Batteries are good at smoothing out daily or even weekly variations but do not make any sense whatsoever for seasonal power storage.

It's ridiculously cost ineffective to charge a battery in July only to discharge it in December.

60% roundtrip is cost effective if you're synthesizing when the sun is blazing and the wind is blowing hard and burning it when wind, solar and batteries have all tapped out.

Thats especially so if the equipment has low capex which it seems like this does. Unlike batteries that makes it cost effective to overbuild and idle it most of the year.


> It's ridiculously cost ineffective to charge a battery in July only to discharge it in December

Indeed.

This is why the cheapest solutions in most places are a mix of a mere few days off storage plus a target production level that is a little higher than you need on an average day in winter.

While this doesn't work above the arctic circle (you could do it with a power line somewhere sunnier or a synthetic fuel, and possibly also geothermal or nuclear etc., devil is in the details for all options) overproduction + 35-90 hours of batteries is sufficient for most people and places:

https://tonyseba.com/wp-content/uploads/2020/11/RethinkingEn...


Is that more effective than the traditional, "store the energy as kinetic potential energy by pushing water uphill, so you can let it go down the hill later" approach.


For storing energy cheaply for months at a time and transporting it across large distances, yes.

Pumped storage has ~90% roundtrip efficiency, good at storing energy for days or weeks but maxes out easily. The energy density of water pushed uphill is very low.

I think we should be pushing a lot more water uphill, but I see it as an alternative to or competitor to grid-scale batteries and a complement to syngas.

Syngas production will probably be most useful if built next door to a wind or solar farm and used to siphon off energy which is currently curtailed when the grid is maxed out.

It can then be easily stored in enormous quantities and easily transported by ship to anywhere in the world that needs it.


It's not more effective where you have the right conditions for pumped storage, but those conditions aren't very common around the world.


I'm curious about where you read this. I see this idea that pumped storage geography is rare pop up a lot on Hacker News but I don't know where it's coming from and it rarely seems to come with citations.

If you look at this map, you'll see that unlike, say, dam-appropriate geography, it's actually extremely common:

https://www.energytransitionpartnership.org/uploads/2023/05/...


The problem is, the potential for buildouts of pumped hydro isn't that large any more. In Europe, most usable areas have been built out, and new projects are likely to be denied because anything involving creating dams or bodies of water with rapid differences in water level is incredibly devastating on nature and wildlife.


More or less devastating than extracting heavy metals and setting up a battery farm?


I'll admit that I wasn't talking about potential green-field sites not linked to rivers or existing reservoirs, as described in your link. How many of the sites they identified as viable with their algorithm would actually be economically, socially and environmentally viable is a big question though. Not saying some of these sites can come to fruition, but for sure the capex and lead time for this kind of projects is huge.

- **Goal**
For each statement, say yes or no to whether it agrees with the discussion above, and quote the words that decide it.
1. Pumped storage has roughly 90% roundtrip efficiency.
2. The energy density of water pushed uphill is high.
3. Overproduction plus 35-90 hours of batteries works above the arctic circle.

- **Given data**
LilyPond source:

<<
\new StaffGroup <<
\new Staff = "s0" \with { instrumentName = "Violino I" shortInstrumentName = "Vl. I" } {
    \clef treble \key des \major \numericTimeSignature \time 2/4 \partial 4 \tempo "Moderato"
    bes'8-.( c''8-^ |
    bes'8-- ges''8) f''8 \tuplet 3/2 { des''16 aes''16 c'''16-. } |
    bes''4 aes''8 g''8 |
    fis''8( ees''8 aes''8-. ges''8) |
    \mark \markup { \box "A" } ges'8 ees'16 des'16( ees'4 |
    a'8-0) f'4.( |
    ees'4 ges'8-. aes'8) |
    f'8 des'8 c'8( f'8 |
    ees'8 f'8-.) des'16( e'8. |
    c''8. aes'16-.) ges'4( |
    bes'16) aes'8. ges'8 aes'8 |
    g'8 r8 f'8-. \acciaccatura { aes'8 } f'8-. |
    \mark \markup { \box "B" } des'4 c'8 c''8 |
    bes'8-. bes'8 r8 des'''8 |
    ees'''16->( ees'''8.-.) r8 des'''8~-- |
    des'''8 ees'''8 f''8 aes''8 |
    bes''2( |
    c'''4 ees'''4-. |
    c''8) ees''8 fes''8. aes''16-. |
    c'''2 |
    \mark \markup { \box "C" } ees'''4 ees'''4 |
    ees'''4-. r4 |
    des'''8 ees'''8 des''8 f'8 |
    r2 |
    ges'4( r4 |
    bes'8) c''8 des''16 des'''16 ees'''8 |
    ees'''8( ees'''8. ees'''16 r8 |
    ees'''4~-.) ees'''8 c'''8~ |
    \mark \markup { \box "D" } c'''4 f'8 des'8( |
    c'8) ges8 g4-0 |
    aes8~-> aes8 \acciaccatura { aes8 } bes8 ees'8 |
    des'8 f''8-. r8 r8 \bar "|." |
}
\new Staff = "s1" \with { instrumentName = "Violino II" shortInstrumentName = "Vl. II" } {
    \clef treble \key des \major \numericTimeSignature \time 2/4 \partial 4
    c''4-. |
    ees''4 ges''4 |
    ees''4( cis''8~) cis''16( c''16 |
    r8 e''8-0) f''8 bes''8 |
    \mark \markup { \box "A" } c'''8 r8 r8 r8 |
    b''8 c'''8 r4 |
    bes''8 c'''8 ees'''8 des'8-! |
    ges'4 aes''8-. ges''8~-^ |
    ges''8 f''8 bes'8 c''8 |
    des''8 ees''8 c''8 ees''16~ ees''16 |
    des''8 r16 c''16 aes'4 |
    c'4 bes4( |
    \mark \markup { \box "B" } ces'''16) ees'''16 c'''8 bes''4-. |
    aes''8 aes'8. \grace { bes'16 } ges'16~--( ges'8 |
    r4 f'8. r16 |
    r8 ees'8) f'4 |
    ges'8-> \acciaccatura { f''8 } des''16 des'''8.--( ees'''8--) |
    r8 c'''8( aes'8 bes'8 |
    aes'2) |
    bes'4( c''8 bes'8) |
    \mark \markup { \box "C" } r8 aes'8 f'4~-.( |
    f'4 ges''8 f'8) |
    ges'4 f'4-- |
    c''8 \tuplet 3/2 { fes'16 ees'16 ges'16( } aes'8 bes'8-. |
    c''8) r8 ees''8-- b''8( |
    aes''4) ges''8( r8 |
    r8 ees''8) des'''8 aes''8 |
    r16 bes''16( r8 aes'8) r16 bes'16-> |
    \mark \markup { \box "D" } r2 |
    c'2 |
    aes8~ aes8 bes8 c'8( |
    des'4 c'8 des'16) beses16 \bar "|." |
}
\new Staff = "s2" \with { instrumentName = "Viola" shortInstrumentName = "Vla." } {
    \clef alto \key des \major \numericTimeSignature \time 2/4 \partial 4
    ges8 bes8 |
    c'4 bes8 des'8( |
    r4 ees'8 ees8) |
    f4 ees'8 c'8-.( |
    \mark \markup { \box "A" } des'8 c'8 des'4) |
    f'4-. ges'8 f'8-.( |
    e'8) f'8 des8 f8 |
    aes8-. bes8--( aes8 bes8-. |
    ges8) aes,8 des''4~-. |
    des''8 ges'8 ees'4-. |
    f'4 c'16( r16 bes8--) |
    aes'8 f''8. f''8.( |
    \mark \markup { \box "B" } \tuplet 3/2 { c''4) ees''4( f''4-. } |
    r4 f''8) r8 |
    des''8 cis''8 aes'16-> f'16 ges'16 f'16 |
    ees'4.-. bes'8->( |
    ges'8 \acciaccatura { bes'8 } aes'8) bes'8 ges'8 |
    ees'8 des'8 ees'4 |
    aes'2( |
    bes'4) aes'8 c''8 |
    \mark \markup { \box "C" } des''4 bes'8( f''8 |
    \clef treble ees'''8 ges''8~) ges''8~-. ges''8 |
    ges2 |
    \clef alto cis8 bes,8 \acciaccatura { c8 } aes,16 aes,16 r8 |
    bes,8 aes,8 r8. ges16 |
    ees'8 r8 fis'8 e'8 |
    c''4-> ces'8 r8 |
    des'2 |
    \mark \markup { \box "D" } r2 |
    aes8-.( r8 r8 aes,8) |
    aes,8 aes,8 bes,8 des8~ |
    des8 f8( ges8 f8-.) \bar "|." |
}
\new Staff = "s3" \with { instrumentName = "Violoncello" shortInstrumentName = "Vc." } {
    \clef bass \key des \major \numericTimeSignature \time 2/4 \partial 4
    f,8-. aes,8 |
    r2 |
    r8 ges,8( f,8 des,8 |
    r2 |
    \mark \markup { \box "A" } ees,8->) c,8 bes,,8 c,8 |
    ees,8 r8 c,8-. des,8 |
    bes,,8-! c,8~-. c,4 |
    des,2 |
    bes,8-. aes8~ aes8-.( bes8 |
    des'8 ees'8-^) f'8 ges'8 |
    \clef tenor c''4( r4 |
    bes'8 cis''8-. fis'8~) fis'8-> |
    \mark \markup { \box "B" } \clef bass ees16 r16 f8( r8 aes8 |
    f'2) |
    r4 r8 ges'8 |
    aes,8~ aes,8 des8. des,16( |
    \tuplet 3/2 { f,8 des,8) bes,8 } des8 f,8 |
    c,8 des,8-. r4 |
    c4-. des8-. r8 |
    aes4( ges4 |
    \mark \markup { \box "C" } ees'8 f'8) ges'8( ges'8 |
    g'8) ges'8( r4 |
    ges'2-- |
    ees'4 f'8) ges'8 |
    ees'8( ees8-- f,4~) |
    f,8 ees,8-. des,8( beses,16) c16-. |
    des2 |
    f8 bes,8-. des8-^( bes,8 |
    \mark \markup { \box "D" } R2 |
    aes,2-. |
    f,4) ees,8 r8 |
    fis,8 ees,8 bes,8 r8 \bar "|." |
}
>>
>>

- **Answer in full**
1. Yes: "Pumped storage has ~90% roundtrip efficiency"
2. No: "The energy density of water pushed uphill is very low."
3. No: "While this doesn't work above the arctic circle"